Oh, that’s easy, it’s 97% climate scamming, 3% science.

Robert Wager
September 21, 2022 8:31 am

“Predictions are hard, especially about the future”

marty
Reply to  Robert Wager
September 21, 2022 8:40 am

Lol!!

Reply to  Robert Wager
September 21, 2022 2:24 pm

Its customary to include the person who made the quote, Berra in this case

Reply to  Pat from Kerbob
September 21, 2022 7:04 pm

Niels Bohr said it before him and I think her heard it from someone else

Dave Fair
Reply to  Duker
September 22, 2022 9:01 am

This is twice on this Thread where Pat has “proven” his erudition.

marty
September 21, 2022 8:51 am

So to sum up- oceanic cycles are generally affected by changes in the earth’s core heat thanks to our sun that warms up our oceans,( as per the earlier Antarctic Ice Sheet article) and drives constant melting and then freezing of polar ice and as a side effect, creates heightened periods of hurricanes, earthquakes and volcanic activity. Works for me!

AGW be gone!!

Dean
September 21, 2022 8:58 am

We are reaching peak tipping points now, that’s for sure!!!

Reply to  Dean
September 21, 2022 2:23 pm

I hit my tipping point after 12 beer

L_E
September 21, 2022 1:02 pm

No mention of the Tonga volcano?

Reply to  L_E
September 21, 2022 7:05 pm

Weather down under moves from west to east . The Tonga volcano was even further east of Australia

bill
Reply to  Duker
September 23, 2022 11:49 am

SE trades???

Bob
September 21, 2022 8:07 pm

Good information, keep it coming.

Zane
September 21, 2022 8:12 pm

The only thing worse than too much rain is not enough rain.

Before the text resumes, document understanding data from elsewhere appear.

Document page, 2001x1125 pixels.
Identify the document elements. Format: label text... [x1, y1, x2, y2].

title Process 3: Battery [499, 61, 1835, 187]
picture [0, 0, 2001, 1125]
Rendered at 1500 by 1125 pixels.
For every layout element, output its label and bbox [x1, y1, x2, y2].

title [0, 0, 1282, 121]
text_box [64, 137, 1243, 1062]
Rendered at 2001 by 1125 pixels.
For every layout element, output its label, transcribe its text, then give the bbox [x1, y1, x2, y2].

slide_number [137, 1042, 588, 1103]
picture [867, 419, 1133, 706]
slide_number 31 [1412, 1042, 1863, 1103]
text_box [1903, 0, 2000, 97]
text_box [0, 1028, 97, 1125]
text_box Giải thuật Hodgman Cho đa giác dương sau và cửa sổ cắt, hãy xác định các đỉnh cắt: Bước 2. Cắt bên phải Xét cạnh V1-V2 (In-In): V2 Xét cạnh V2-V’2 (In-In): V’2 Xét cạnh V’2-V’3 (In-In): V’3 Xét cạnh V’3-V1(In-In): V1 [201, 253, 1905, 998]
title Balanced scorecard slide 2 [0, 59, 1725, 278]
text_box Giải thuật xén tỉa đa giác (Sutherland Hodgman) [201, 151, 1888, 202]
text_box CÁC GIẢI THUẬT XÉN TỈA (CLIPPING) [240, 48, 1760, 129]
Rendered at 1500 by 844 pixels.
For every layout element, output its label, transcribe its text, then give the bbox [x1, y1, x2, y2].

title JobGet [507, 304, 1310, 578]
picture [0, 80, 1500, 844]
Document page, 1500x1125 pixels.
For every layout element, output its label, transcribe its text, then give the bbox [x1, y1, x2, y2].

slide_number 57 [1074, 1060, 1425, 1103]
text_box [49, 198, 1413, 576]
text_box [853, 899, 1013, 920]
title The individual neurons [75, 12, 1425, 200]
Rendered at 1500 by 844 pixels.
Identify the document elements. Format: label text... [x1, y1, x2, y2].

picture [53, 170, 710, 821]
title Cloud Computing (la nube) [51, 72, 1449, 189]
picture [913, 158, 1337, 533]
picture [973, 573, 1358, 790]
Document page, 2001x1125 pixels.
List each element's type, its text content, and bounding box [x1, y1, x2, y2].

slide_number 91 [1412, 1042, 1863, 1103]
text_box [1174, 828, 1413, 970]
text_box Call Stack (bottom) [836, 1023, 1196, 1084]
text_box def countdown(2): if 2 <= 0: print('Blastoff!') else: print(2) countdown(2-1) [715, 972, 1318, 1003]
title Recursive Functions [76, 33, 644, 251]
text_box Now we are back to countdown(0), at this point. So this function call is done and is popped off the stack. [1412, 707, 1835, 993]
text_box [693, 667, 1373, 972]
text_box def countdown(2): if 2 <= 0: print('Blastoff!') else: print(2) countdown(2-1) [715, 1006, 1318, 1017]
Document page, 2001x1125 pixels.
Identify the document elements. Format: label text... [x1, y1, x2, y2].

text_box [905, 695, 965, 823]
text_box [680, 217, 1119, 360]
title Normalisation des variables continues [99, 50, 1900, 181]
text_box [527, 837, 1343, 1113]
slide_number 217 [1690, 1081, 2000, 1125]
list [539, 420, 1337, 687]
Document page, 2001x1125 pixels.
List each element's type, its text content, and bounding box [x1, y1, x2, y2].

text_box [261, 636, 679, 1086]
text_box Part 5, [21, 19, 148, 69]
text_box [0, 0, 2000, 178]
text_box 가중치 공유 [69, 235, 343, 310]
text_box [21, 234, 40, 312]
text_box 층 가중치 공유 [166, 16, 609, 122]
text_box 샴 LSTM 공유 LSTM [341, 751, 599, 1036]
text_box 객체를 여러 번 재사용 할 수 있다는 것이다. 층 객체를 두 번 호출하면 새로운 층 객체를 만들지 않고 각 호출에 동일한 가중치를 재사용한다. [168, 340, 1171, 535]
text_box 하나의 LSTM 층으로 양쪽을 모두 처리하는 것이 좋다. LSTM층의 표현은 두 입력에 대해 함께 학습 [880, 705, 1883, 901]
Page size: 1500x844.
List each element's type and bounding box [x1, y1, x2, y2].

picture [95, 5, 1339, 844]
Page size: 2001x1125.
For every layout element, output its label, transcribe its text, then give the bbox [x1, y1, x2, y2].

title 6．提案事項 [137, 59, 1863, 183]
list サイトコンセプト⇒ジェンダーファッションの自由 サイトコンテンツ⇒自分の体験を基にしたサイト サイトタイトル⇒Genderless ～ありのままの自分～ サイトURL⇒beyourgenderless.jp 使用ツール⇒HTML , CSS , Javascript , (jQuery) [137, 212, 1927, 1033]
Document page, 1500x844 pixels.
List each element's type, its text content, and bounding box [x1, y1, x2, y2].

September 23, 2022 1:48 am

IMHO the rainfall poster generated by the Queensland Dept Prim. Indust. @
https://www.longpaddock.qld.gov.au/rainfall-poster/

Look for the pdf of “Queensland’s Extended Wet and Dry Periods”
I have not seen any other analysis of historic Australian rainfall to match this.
It is so obvious that our rain varies in cycles of variable length, affecting differing regions of the wide brown land.
If there was a “Nobel Prize” equivalent for “Portrayal of Oz rain History” the Qld DPI deserve the prize.

Hivemind
September 23, 2022 7:38 am

“separate the science from the climate scamming”.

I can’t see any actual science in the climate change scam.